O processo Technicolor, que os diretores Gene Kelly e Stanley Donen usaram neste sucesso de 1952, proporcionava paletas intensas, saturadas e muito definidas – que, embora diferissem das cores reais dos objetos fotografados, eram instantaneamente reconhecíveis. Uma “assinatura” colográfica, por assim dizer, específica do método e ainda mais específica de cada filme em que ele era utilizado. Pois, quando o disco recém-lançado pela Warner começa a rodar, a sensação é de que uma caixa de tintas a óleo explodiu na tela, tal a vividez das cores e a nitidez das imagens.

TUBARÃO -- As dificuldades de filmagens não são mais problema no Blu-ray que a Universal acaba de lançar, a imagem e o som são de uma pureza absoluta
TUBARÃO -- As dificuldades de filmagens não são mais problema no Blu-ray que a Universal acaba de lançar, a imagem e o som são de uma pureza absoluta
Se cada filme a ser restaurado apresenta desafios próprios, Lawrence da Arábia, por sua magnitude e pela beleza superlativa das imagens, dá a melhor amostra possível do que a empreitada envolve. Rodado com as mastodônticas câmeras Panavision 65 mm no Marrocos e na Jordânia, sob temperaturas que às vezes superavam os 50 graus e chamuscavam tanto o negativo quanto o humor da equipe, Lawrence já nasceu primoroso, graças ao perfeccionismo irredutível de Lean.

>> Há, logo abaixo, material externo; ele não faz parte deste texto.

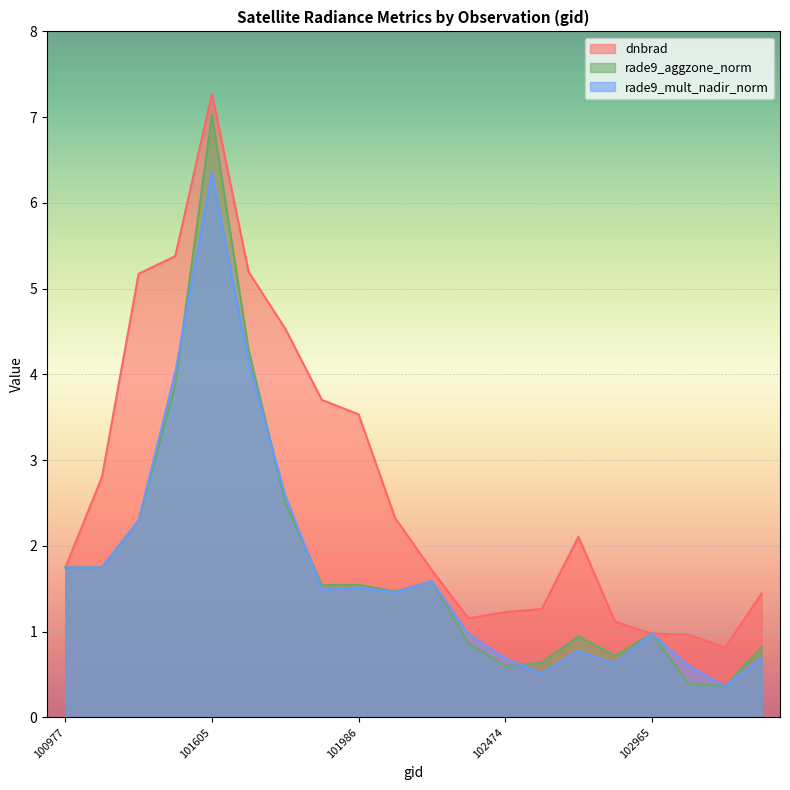

What is the sum of the rade9_mult_nadir_norm values at 102474 and 102352?

1.7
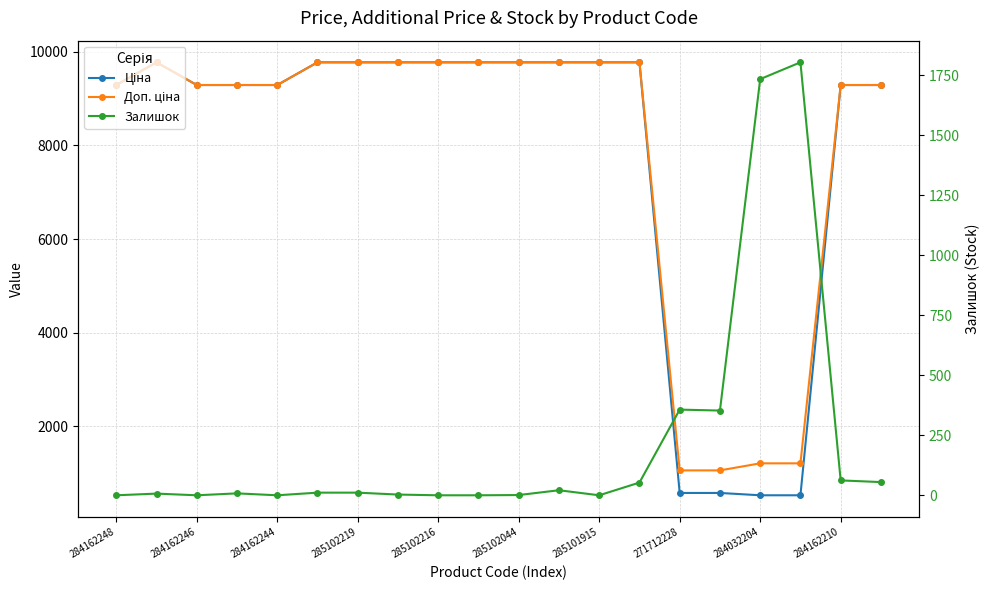

Reading left to right, extract all data points from this chart.

Ціна: 9290.5	9775.5	9290.5	9290.5	9290.5	9775.5	9775.5	9775.5	9775.5	9775.5	9775.5	9775.5	9775.5	9775.5	578.1	578.1	528.2	528.2	9290.5	9290.5
Доп. ціна: 9290.5	9775.5	9290.5	9290.5	9290.5	9775.5	9775.5	9775.5	9775.5	9775.5	9775.5	9775.5	9775.5	9775.5	1060.0	1060.0	1210.7	1210.7	9290.5	9290.5
Залишок: 0.0	7.0	0.0	8.0	0.0	11.0	11.0	3.0	0.0	0.0	1.0	21.0	0.0	53.0	357.0	353.0	1734.0	1804.0	62.0	55.0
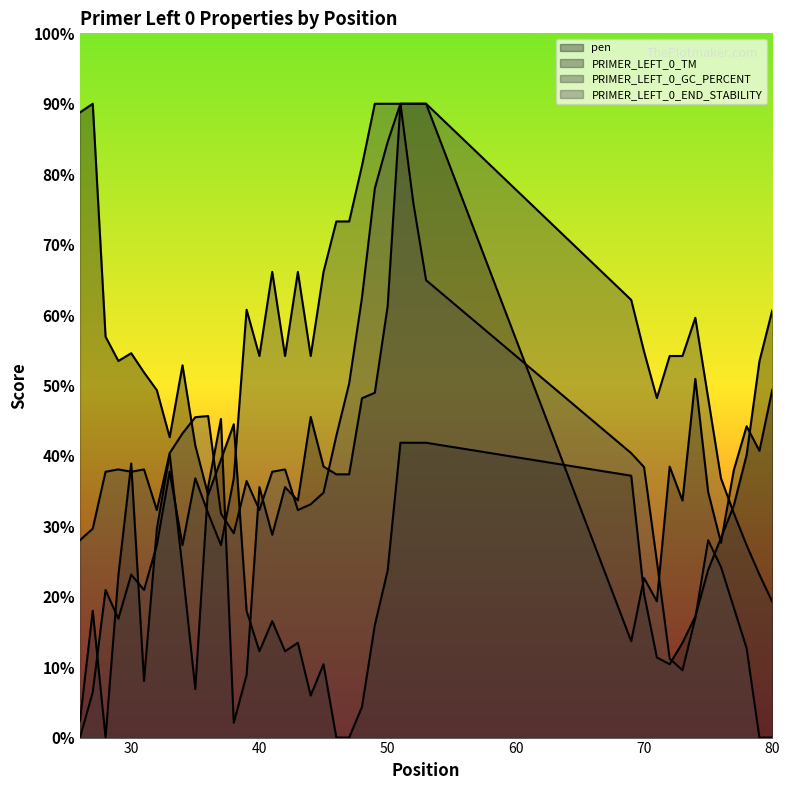

In pen, how many points are higher than both neighbors (excluding endpoints)?

7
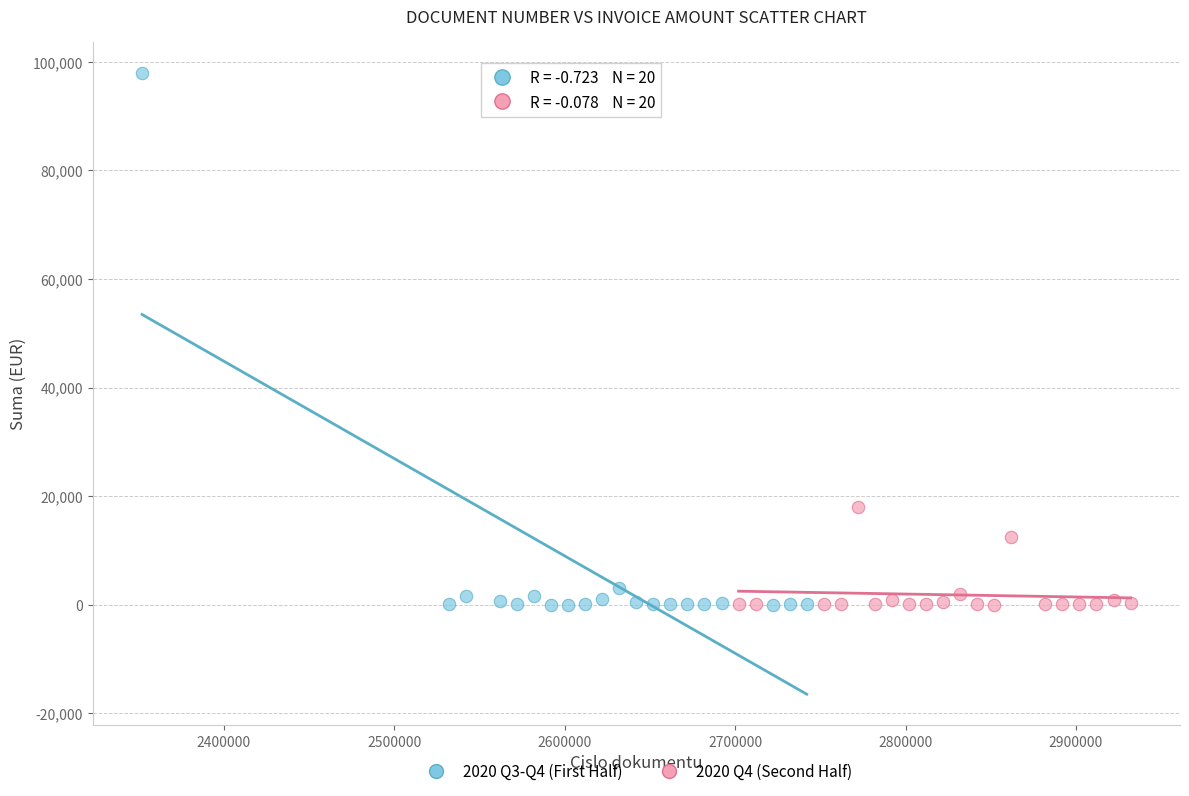

Which series contains the highest Y value?

2020 Q3-Q4 (First Half)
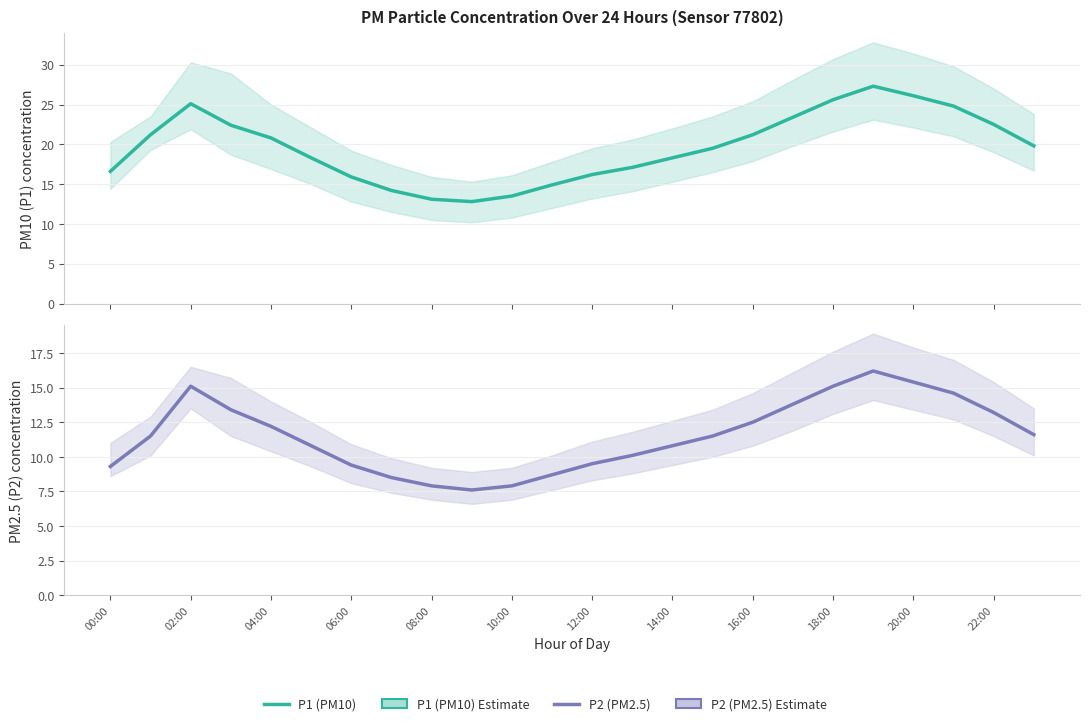

What is the difference between the maximum and minimum values in the P2 (PM2.5) series?

8.6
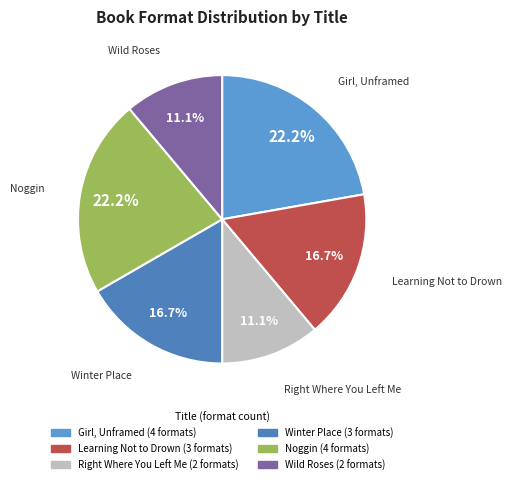

How many segments does this pie chart have?

6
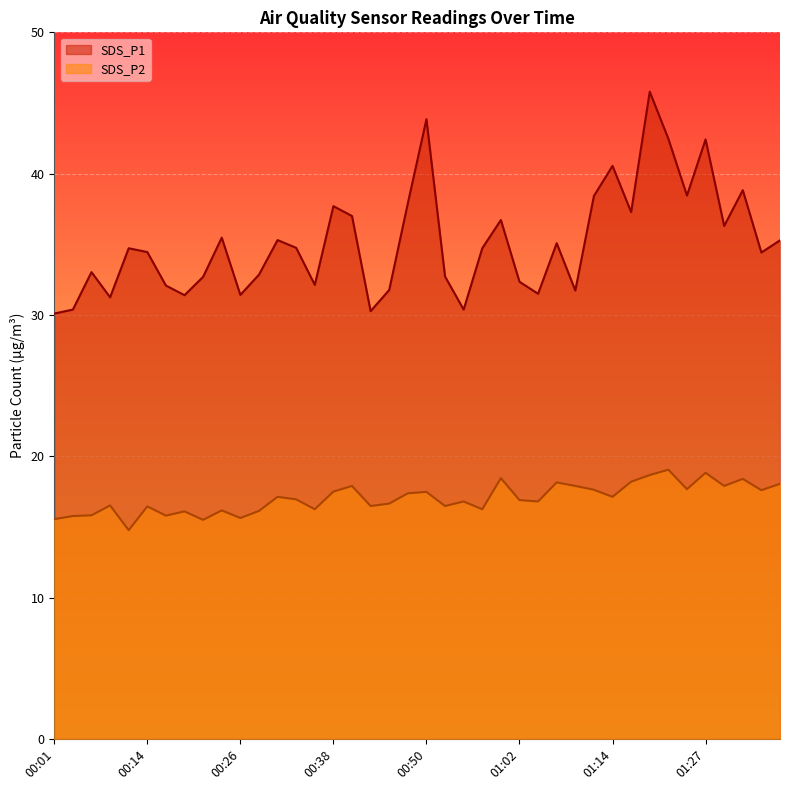

True or false: SDS_P2 and SDS_P1 cross at least once.

False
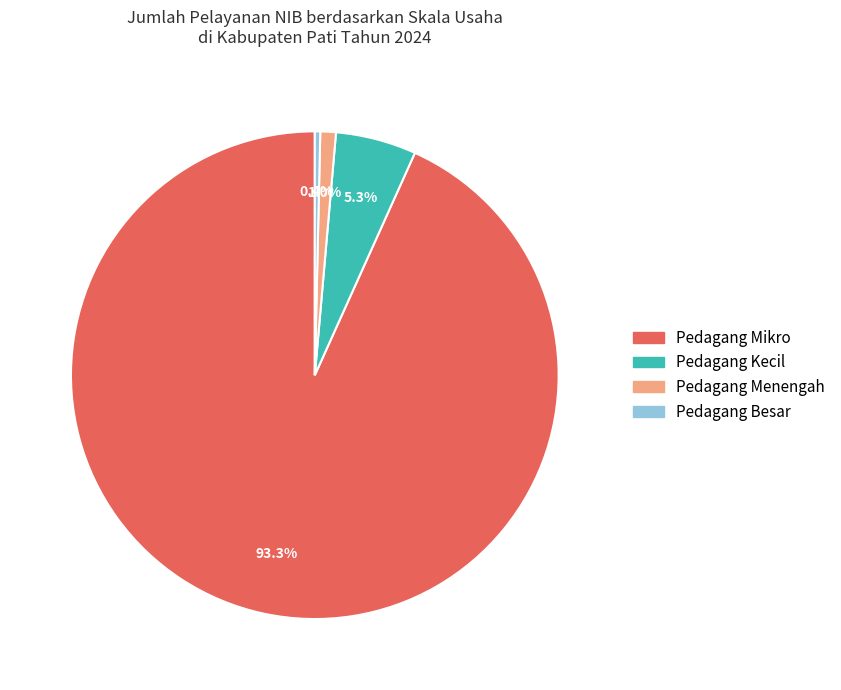

To the nearest percent, what is the combined percentage of Pedagang Besar and Pedagang Menengah?

1%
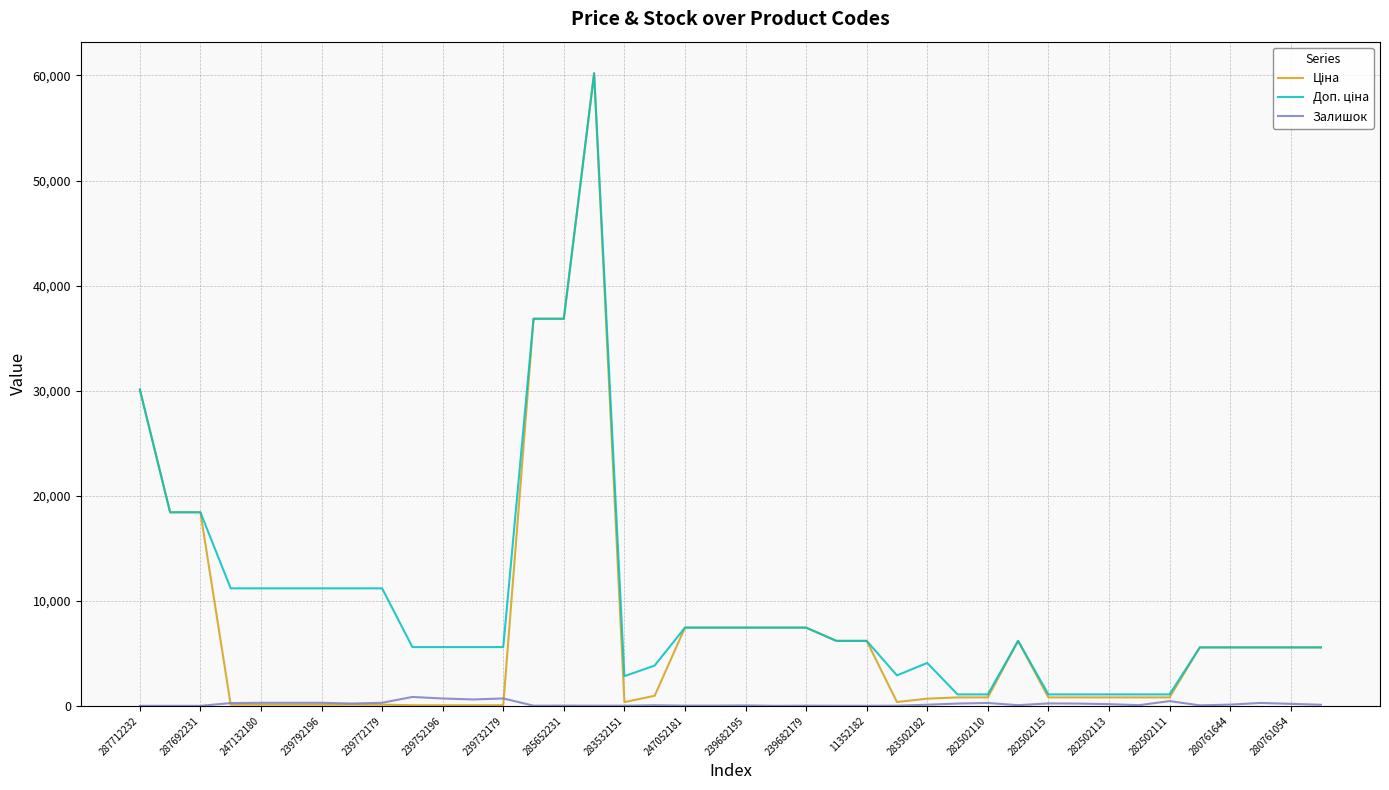

What is the sum of all Доп. ціна values?

395104.7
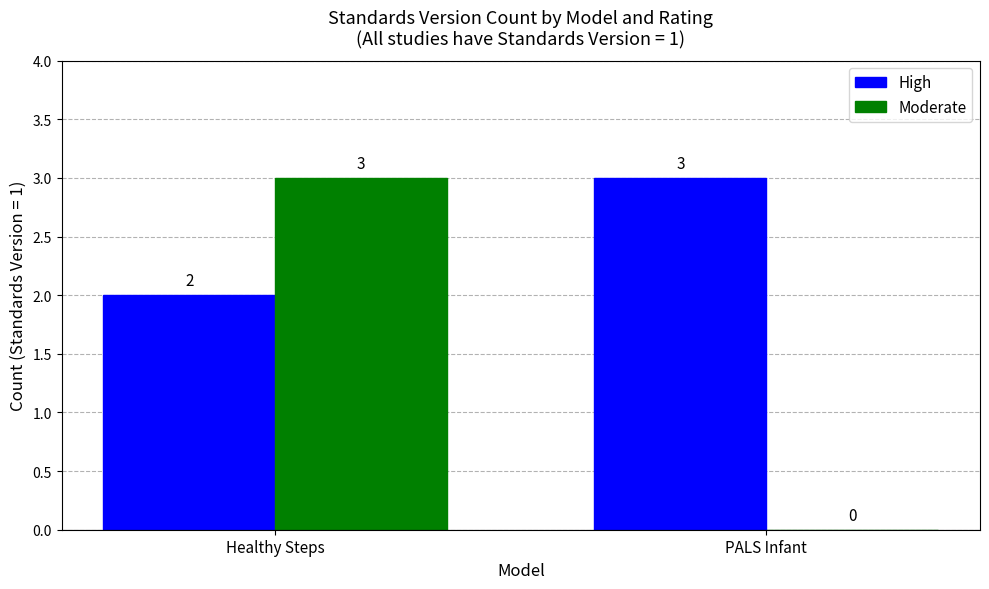

Count the number of categories in the chart.

2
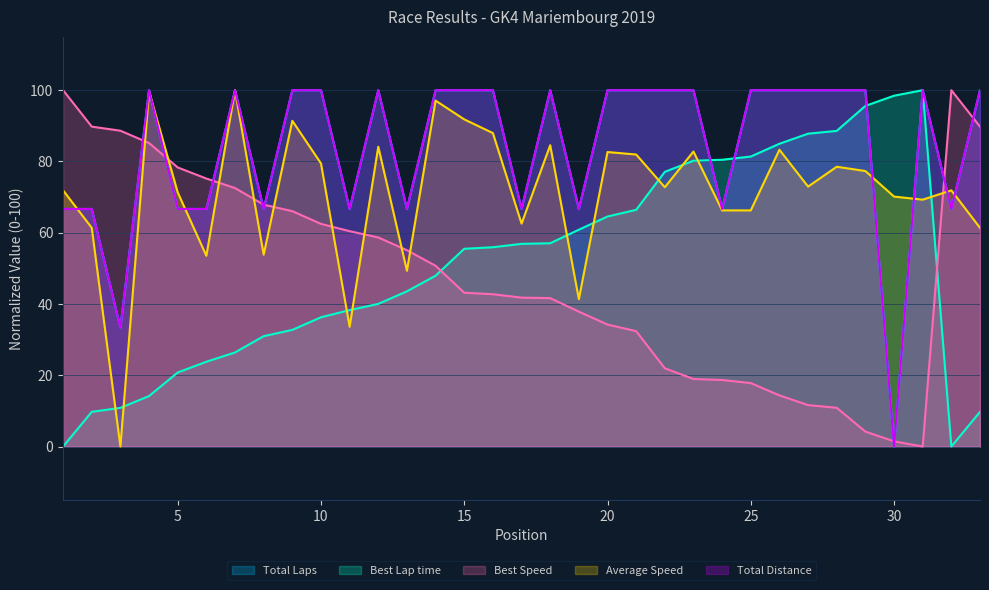

How many lines are shown in the chart?

5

Uma operação exemplar, portanto, foi organizada para fazer jus a tal matéria-prima. Durante seis meses de 2010, o negativo restaurado em 1989 foi escaneado, quadro por quadro, no formato de altíssima resolução 4K – ao gerar 8,8 milhões de pixels por quadro, ele fornece uma resolução quatro vezes maior que a do HD, o vídeo digital de alta definição. No correr do ano seguinte, cada um dos quadros digitalizados foi limpo e corrigido individualmente no computador: riscos, manchas, áreas deterioradas – tudo se recuperou e se retocou, até sobrar apenas a beleza das imagens.
Por isso agora é possível observar cada fio do bigode que Omar Sharif nunca mais deixaria de usar, e também distinguir os movimentos de cada camelo nas panorâmicas imensas de que Lean tanto gostava. Ou melhor, não só por isso. É o avanço da tecnologia digital que permite devolver esses detalhes à luz. Mas é por causa da incomparável capacidade da película de captar texturas e nuances, sombras e luz, que esses detalhes estão lá para ser reencontrados.